Activation-associated phenotype of CD3 T cells in acute graft-versus-host disease

Abstract

During the effector phase of graft-versus-host disease (GvHD) response, donor T cells play an essential role and they are believed to change the expression of activation and co-stimulatory markers associated with functional alloreactivity. We analysed the expression of CD25, CD69, HLA-DR, CD154 and CD134 on CD4+ and CD8+ T cells by flow cytometry during acute GvHD (aGvHD) in 24 patients receiving human leucocyte antigen (HLA)-identical stem cell transplants. Expression of these molecules in nine patients with stages I-IV aGvHD was compared with 15 patients without aGvHD (n = 15). Serial analysis showed that peripheral blood of aGvHD patients presented a significant increase of CD4+ CD25+ cells (P < 0.03), CD4+ CD69+ (P < 0.04) and CD4+ CD134+ cells (P < 0.01). Additionally, there was a significant increase in CD8+ cells expressing CD134 (P = 0.007) and CD154 (P = 0.02). After resolution of aGvHD, the increased expression of these molecules returned to values comparable to patients without aGvHD. Only two of the 15 patients without clinical signs of aGvHD presented activated T cells that could not be attributed to development of aGvHD. In summary, our data show that multiple activation molecules are preferentially up-regulated on CD4+ and CD8+ T cells from patients with aGvHD. These patients had a significant increase in the expression of the co-stimulatory molecules CD134 and CD154.

Fig. 1

Phenotypic distribution of CD4⁺ cells from 105 samples of 24 patients. Samples were classified as acute graft-versus-host disease (aGvHD) (group I, group II and group III according to the time before, during and after the onset of GvHD, respectively) and non-aGvHD. CD25⁺, CD69⁺, DR⁺, CD134⁺ and CD154⁺ CD4⁺ cell subpopulations were quantified and expressed as percentage of CD4⁺ lymphocytes.

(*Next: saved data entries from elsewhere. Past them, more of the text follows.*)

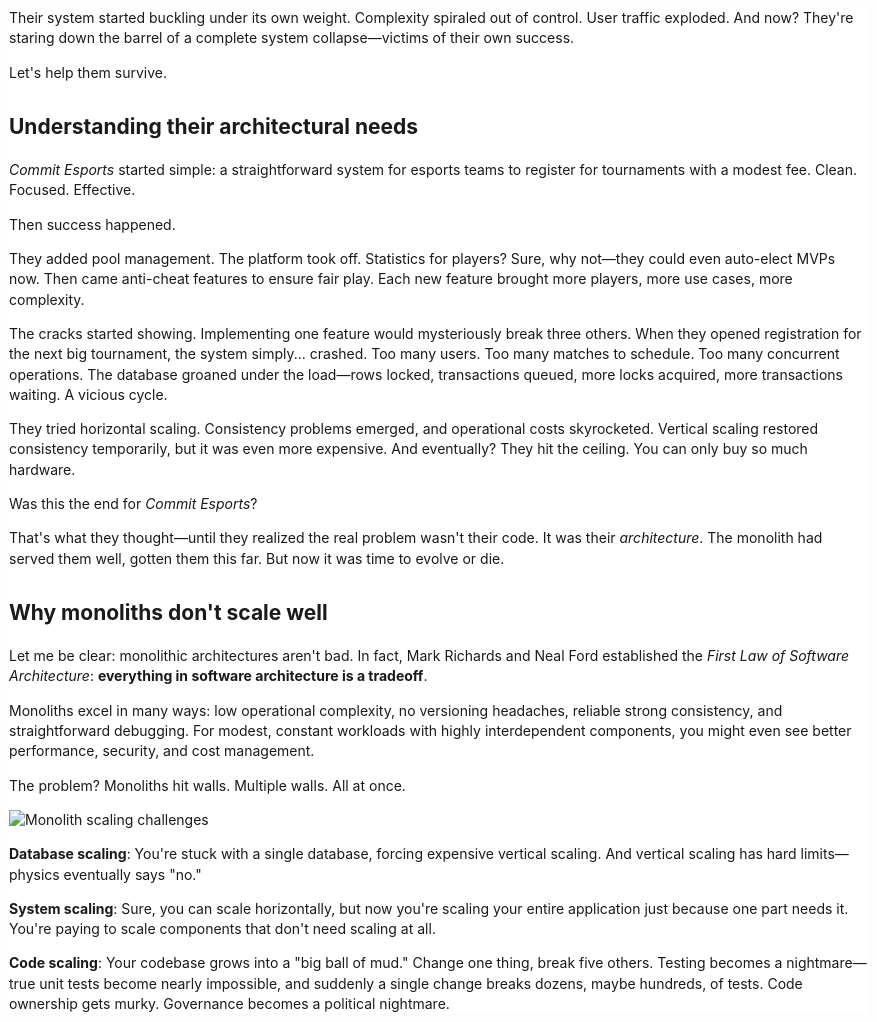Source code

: Their system started buckling under its own weight. Complexity spiraled out of control. User traffic exploded. And now? They're staring down the barrel of a complete system collapse—victims of their own success.

Let's help them survive.

## Understanding their architectural needs

*Commit Esports* started simple: a straightforward system for esports teams to register for tournaments with a modest fee. Clean. Focused. Effective.

Then success happened.

They added pool management. The platform took off. Statistics for players? Sure, why not—they could even auto-elect MVPs now. Then came anti-cheat features to ensure fair play. Each new feature brought more players, more use cases, more complexity.

The cracks started showing. Implementing one feature would mysteriously break three others. When they opened registration for the next big tournament, the system simply... crashed. Too many users. Too many matches to schedule. Too many concurrent operations. The database groaned under the load—rows locked, transactions queued, more locks acquired, more transactions waiting. A vicious cycle.

They tried horizontal scaling. Consistency problems emerged, and operational costs skyrocketed. Vertical scaling restored consistency temporarily, but it was even more expensive. And eventually? They hit the ceiling. You can only buy so much hardware.

Was this the end for *Commit Esports*?

That's what they thought—until they realized the real problem wasn't their code. It was their *architecture*. The monolith had served them well, gotten them this far. But now it was time to evolve or die.

## Why monoliths don't scale well

Let me be clear: monolithic architectures aren't bad. In fact, Mark Richards and Neal Ford established the *First Law of Software Architecture*: **everything in software architecture is a tradeoff**.

Monoliths excel in many ways: low operational complexity, no versioning headaches, reliable strong consistency, and straightforward debugging. For modest, constant workloads with highly interdependent components, you might even see better performance, security, and cost management.

The problem? Monoliths hit walls. Multiple walls. All at once.

![Monolith scaling challenges](${baseUrl}blog-images/distributed-transactions/scalingChallenges.png)

**Database scaling**: You're stuck with a single database, forcing expensive vertical scaling. And vertical scaling has hard limits—physics eventually says "no."

**System scaling**: Sure, you can scale horizontally, but now you're scaling your entire application just because one part needs it. You're paying to scale components that don't need scaling at all.

**Code scaling**: Your codebase grows into a "big ball of mud." Change one thing, break five others. Testing becomes a nightmare—true unit tests become nearly impossible, and suddenly a single change breaks dozens, maybe hundreds, of tests. Code ownership gets murky. Governance becomes a political nightmare.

The bar represents the mean of the percentage values for each group. The mean ± standard deviation is indicated under each group of samples. Differences between each group and the respective non-GvHD group were evaluated using t-test and the P-value indicated in parenthesis. P < 0·05 is considered statistically significant.

Fig. 2

Phenotypic distribution of CD8⁺ T cells from 105 samples from 24 patients. Samples were classified as acute graft-versus-host disease (aGvHD) (group I, group II and group III according to the time before, during and after the onset of GvHD, respectively) and non-aGvHD. CD25⁺, CD69⁺, DR⁺, CD134⁺ and CD154⁺ CD8⁺ cell subpopulations were quantified and expressed as percentage of CD8⁺ lymphocytes. The bar represents the mean of the percentage values for each group. The mean ± standard deviation is indicated under each group of samples. Differences between each group and the respective non-GvHD group were evaluated using t-test and the P-value indicated in parenthesis. P < 0·05 is considered statistically significant.